Le titre polon­ais autorise une ques­tion con­crète ; où ne revien­dra-t-il pas ? Sur la terre ? Au théâtre ? En Pologne ? A Cra­covie ? Est-ce un spec­ta­cle sur la mort ou sur un adieu au théâtre ? Ou peut-être une fuite hors du lieu et de l’espace où évolue Cricot ? Cha­cune de ces ques­tions paraît fondée. Il faut sans doute d’abord se deman­der s’il s’agit véri­ta­ble­ment d’un adieu ou seule­ment d’une déf­i­ni­tion s’appliquant à un spec­ta­cle con­cret.

Kan­tor lui-même a déjà fourni la réponse : il pré­pare tout sim­ple­ment le spec­ta­cle suiv­ant. Puisque nous avons affaire non pas à une déci­sion per­son­nelle défini­tive mais au thème d’une œuvre, nous devons réfléchir à quoi l’auteur a décidé de dire adieu.

JE NE REVIENDRAIS JAMAIS ICI est très cer­taine­ment la somme de toute la créa­tion théâ­trale de Kan­tor — depuis LE RETOUR D’ULYSSE, de 1944, jusqu’à QU’IOS CRÈVENT LES ARTISTES, de 1985. Elle se com­pose de scènes, de per­son­nages, de motifs, d’objets « machines » et de frag­ments de musique issus des spec­ta­cles suc­ces­sifs. Ceux-ci n’ont cepen­dant pas été dis­posés chronologique­ment ni selon le principe d’une « antholo­gie » mais con­stituent les élé­ments d’une con­struc­tion basée sur les con­cep­tions essen­tielles de son esthé­tique.

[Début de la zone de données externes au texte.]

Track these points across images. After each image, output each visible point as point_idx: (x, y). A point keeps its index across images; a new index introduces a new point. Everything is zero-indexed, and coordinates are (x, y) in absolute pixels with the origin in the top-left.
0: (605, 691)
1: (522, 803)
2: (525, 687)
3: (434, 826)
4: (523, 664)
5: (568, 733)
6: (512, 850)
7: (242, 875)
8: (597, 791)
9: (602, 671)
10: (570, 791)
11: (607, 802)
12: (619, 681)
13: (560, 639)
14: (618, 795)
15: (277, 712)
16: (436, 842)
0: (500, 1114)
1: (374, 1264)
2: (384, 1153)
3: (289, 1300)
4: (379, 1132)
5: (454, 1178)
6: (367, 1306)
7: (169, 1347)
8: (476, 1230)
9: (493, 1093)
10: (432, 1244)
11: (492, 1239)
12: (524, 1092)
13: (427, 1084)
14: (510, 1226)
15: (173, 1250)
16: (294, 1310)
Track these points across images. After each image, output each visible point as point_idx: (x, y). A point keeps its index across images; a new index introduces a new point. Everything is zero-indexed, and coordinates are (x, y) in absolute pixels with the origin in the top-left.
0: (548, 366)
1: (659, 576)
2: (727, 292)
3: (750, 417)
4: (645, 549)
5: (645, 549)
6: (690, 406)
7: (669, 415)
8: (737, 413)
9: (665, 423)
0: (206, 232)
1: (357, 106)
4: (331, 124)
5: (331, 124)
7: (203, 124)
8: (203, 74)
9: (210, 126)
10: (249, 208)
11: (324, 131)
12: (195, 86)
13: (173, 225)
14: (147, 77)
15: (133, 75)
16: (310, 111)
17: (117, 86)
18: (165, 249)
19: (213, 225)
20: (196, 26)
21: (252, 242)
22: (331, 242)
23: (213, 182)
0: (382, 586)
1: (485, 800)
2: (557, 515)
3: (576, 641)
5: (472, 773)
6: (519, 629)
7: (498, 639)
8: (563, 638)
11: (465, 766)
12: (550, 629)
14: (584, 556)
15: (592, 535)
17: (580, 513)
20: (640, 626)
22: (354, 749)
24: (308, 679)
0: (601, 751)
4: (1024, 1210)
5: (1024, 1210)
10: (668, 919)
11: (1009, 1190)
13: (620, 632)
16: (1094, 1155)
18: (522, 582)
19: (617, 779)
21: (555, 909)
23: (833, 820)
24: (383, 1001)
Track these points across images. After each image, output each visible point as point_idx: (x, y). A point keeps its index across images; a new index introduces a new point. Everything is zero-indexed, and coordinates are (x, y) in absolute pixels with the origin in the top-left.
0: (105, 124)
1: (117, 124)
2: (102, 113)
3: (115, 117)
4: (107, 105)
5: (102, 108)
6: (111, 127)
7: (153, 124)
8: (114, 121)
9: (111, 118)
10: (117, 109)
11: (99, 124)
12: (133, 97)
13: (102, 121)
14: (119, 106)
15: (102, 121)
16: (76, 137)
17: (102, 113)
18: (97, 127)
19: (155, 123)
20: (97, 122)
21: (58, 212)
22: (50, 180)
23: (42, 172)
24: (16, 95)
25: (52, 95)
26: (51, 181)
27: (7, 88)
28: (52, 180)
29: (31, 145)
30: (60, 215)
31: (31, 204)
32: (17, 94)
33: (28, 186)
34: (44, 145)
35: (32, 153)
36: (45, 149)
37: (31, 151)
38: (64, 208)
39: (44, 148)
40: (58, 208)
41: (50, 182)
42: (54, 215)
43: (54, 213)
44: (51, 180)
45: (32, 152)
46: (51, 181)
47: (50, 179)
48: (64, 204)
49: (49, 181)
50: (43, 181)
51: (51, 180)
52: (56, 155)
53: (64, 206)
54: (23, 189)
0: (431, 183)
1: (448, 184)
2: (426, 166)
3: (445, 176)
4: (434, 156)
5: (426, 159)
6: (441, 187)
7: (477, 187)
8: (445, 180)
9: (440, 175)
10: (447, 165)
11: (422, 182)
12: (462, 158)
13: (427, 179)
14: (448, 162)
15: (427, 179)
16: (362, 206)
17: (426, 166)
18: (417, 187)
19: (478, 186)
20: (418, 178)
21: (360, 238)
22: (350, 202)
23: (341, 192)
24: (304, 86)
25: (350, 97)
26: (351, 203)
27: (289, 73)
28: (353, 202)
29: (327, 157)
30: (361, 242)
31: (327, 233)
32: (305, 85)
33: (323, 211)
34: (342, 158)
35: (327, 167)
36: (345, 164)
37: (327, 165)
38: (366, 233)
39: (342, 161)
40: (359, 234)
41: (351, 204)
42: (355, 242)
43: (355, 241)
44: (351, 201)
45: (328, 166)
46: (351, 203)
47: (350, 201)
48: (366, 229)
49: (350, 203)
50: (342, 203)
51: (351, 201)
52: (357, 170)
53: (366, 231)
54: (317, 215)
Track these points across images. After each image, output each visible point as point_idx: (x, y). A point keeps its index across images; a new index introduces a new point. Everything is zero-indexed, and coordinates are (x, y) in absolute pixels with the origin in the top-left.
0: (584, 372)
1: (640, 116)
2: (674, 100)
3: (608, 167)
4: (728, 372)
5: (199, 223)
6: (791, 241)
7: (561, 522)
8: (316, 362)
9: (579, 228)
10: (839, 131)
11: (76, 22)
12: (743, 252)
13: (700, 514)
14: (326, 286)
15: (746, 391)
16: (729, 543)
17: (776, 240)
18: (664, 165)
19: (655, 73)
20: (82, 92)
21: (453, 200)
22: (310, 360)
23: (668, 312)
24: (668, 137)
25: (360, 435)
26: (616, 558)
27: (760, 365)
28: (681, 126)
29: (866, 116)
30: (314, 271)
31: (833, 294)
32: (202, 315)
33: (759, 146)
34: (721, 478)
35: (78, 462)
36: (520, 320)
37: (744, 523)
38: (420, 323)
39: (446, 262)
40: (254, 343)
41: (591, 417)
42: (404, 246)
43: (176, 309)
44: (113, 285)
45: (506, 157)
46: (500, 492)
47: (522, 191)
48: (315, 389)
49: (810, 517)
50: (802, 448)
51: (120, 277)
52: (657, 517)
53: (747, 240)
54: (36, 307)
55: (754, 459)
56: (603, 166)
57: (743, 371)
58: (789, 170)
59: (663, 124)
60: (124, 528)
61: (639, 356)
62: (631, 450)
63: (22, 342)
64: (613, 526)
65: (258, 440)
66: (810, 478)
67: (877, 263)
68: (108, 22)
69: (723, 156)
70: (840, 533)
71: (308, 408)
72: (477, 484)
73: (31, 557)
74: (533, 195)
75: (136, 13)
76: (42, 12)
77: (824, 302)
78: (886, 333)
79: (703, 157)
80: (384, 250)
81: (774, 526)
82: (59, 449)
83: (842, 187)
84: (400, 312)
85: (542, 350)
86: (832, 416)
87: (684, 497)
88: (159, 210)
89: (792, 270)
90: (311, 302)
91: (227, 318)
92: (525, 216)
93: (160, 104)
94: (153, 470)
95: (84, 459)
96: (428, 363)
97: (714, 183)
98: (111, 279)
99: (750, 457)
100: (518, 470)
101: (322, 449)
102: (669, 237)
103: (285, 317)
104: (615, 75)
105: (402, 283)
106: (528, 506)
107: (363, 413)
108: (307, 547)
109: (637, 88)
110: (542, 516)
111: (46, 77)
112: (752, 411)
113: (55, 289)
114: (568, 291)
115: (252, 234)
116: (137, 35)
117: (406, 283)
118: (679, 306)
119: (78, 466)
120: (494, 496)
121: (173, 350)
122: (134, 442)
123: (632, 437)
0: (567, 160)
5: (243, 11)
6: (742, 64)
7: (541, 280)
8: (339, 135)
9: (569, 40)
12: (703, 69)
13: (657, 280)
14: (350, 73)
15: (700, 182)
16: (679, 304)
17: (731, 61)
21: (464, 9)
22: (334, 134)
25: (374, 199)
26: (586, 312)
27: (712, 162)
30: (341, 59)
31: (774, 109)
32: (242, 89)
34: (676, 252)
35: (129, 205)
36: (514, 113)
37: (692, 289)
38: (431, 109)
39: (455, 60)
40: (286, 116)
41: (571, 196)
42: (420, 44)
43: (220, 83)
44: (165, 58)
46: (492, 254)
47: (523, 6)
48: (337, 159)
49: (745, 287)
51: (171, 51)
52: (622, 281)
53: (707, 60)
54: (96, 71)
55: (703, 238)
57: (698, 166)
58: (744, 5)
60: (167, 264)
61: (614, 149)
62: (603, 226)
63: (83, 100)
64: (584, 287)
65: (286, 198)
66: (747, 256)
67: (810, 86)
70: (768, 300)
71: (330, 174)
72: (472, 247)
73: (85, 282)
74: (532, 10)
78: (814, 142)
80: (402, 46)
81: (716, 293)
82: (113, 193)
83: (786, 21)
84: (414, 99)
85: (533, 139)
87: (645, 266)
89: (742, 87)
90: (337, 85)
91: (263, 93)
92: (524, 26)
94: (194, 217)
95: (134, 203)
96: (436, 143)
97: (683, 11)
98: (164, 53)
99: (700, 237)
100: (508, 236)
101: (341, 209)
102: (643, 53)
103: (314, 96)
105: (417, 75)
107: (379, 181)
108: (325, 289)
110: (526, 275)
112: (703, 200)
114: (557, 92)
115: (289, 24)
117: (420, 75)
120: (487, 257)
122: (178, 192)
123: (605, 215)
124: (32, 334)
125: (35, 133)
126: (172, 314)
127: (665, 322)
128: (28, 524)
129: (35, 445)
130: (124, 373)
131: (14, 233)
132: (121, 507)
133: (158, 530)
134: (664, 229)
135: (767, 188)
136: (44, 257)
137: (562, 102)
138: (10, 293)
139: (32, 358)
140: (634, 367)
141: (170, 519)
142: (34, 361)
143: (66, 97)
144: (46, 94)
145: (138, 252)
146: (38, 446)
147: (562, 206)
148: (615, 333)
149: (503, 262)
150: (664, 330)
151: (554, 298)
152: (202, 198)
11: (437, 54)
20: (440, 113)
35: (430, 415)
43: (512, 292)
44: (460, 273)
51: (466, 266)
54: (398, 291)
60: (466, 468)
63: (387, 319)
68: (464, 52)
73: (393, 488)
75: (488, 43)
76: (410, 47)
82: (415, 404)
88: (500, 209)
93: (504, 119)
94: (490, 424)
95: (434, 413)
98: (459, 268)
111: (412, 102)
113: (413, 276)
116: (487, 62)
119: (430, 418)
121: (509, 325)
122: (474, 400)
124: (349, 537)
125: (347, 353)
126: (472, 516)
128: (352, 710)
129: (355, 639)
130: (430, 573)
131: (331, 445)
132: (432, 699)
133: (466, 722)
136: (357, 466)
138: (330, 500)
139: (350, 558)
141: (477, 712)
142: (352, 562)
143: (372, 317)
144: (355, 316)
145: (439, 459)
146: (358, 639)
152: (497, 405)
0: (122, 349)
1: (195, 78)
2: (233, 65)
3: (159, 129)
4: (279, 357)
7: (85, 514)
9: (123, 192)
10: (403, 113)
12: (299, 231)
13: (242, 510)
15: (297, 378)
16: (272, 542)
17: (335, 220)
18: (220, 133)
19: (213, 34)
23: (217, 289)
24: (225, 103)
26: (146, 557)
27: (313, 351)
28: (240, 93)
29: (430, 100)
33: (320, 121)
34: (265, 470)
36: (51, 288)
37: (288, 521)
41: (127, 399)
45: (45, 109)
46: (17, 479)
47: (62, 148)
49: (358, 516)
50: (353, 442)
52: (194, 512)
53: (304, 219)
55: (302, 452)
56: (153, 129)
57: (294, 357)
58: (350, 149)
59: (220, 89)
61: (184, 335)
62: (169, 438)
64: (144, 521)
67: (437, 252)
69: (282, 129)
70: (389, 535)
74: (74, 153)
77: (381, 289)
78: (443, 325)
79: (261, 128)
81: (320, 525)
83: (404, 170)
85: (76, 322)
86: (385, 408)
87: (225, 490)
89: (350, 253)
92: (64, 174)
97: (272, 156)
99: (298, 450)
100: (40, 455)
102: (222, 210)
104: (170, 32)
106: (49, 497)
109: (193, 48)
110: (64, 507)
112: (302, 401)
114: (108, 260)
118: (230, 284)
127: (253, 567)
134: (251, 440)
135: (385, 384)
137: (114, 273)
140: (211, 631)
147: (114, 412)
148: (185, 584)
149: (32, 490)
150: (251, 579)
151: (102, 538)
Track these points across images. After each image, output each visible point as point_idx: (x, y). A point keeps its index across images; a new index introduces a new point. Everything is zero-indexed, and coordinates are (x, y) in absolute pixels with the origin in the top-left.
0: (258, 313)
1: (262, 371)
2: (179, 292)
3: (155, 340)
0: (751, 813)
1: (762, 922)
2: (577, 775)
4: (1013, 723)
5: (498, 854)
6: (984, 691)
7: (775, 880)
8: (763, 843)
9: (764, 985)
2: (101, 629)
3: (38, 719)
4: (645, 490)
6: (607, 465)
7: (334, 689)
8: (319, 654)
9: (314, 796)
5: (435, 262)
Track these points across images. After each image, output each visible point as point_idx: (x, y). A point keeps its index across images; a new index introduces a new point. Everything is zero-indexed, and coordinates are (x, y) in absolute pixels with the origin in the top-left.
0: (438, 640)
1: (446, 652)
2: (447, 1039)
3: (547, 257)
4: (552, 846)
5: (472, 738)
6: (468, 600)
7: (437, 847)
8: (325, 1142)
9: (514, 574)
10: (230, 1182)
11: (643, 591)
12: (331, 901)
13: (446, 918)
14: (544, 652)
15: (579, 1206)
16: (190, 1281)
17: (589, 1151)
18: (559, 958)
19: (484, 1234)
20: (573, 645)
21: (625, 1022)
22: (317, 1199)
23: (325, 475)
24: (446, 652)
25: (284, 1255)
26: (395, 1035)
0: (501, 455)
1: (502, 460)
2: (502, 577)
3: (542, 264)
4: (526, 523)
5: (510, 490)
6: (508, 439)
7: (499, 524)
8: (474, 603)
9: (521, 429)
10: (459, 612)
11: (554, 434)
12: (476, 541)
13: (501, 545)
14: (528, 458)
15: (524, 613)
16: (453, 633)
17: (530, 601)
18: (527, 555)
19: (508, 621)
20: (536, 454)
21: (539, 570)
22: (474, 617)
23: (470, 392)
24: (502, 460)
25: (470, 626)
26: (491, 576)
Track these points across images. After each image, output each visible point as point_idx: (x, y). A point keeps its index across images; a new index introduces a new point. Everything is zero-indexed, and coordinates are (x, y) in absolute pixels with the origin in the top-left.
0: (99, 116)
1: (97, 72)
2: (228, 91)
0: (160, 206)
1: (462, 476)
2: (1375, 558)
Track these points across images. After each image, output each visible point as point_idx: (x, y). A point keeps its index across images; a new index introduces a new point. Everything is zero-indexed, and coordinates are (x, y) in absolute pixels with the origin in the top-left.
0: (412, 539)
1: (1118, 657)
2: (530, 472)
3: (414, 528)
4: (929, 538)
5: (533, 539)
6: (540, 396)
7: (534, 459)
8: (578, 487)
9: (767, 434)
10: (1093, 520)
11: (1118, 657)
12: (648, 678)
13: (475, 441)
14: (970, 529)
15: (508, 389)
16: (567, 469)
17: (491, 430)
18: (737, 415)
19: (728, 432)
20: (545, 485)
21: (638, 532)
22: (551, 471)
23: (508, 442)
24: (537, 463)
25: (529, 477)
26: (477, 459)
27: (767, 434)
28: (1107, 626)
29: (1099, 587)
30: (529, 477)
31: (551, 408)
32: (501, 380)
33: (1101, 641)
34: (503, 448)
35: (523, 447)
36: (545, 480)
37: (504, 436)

Il s’agit ici avant tout des con­cepts d’illusion et de réal­ité autour desquels Kan­tor bâtit tout son théâtre. De cet indis­so­cia­ble cou­ple d’opposition, point de départ du principe de con­traste et de con­tro­verse qui car­ac­térise ses œuvres. D’un côté en effet nous avons des actions ser­vant à démas­quer et à détru­ire l’illusion et, de l’autre, son appari­tion con­stante. Les ready-made, la famil­iar­ité du lan­gage, l’authenticité des per­son­nages fait face à des objets de car­ac­tère allé­gorique, des per­son­nages imag­i­naires, des ébauch­es de réc­it. Là une référence au sym­bol­isme, là-bas l’anti-esthétique de Duchamp. Le feu et l’eau.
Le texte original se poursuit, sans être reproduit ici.